THE PROBLEM
Repeat only the stretch of lines below that runs from the line with "10 if all s ∈ S′ are closed then" through the line with "Algorithm 3: The", unaltered.

(Saved data entries)
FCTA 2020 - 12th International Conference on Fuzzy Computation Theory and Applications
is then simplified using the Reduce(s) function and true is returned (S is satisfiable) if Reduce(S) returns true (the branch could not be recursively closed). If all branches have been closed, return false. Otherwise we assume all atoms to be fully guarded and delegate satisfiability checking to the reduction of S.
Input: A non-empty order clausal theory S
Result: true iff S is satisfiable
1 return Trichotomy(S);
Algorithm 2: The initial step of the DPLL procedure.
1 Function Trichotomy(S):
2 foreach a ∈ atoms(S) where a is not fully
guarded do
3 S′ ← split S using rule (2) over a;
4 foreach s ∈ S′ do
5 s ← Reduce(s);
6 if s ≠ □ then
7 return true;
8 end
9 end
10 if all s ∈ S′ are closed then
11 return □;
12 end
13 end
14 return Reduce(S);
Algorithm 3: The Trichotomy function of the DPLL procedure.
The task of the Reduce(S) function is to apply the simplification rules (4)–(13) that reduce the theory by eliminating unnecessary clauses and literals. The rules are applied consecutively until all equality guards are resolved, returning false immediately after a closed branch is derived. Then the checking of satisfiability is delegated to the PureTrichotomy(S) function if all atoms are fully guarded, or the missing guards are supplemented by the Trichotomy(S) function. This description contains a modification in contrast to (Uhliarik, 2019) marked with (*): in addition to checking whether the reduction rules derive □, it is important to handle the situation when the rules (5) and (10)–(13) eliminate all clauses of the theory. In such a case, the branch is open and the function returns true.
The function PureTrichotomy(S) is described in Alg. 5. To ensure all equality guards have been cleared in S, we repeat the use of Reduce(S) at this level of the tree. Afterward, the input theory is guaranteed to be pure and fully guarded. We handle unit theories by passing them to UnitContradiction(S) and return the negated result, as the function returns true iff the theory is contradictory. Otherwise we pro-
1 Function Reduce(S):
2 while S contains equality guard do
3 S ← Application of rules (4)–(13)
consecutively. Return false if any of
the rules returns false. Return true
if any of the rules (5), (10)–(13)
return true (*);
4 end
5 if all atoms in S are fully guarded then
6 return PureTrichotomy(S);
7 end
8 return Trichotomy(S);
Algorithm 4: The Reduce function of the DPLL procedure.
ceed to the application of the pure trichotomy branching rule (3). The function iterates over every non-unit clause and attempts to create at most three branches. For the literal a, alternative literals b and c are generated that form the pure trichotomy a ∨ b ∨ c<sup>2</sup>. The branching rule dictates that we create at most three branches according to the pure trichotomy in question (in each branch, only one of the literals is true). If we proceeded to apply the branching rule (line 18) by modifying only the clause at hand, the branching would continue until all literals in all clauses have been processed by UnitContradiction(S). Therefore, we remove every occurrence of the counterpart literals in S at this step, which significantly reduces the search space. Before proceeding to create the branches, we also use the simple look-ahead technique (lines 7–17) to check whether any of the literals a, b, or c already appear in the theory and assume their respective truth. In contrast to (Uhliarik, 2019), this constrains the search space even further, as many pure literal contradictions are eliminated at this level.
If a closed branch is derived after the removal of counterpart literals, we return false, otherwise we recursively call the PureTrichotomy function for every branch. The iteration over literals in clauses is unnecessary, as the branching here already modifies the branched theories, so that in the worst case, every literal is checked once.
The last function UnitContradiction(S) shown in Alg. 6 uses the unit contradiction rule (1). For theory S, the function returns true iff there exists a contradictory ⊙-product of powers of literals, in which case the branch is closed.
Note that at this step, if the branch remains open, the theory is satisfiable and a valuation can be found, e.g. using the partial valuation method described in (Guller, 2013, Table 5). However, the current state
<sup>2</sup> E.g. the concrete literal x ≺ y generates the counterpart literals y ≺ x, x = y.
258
---
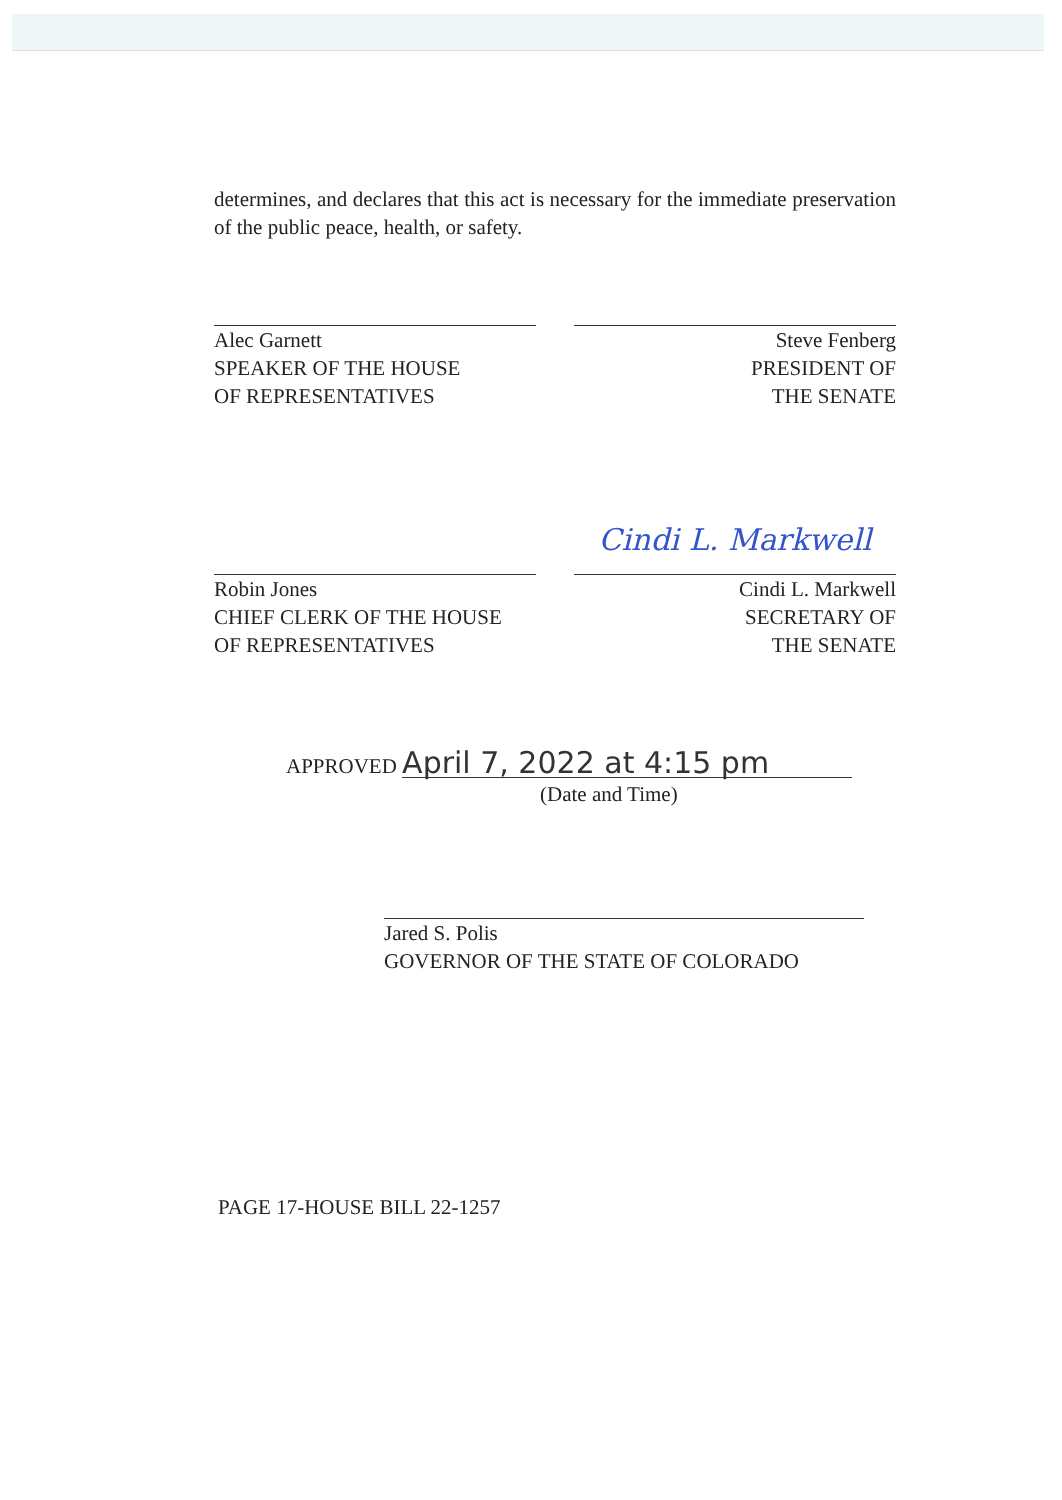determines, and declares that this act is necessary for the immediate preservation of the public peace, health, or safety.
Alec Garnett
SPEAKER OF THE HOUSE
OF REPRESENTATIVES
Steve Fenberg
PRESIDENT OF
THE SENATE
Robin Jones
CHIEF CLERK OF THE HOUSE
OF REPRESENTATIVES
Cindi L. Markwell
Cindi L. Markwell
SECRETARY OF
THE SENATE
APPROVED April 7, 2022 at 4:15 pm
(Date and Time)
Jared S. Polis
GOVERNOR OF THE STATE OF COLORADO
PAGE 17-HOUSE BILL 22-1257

RESULT
10 if all s ∈ S′ are closed then
11 return □;
12 end
13 end
14 return Reduce(S);
Algorithm 3: The Trichotomy function of the DPLL procedure.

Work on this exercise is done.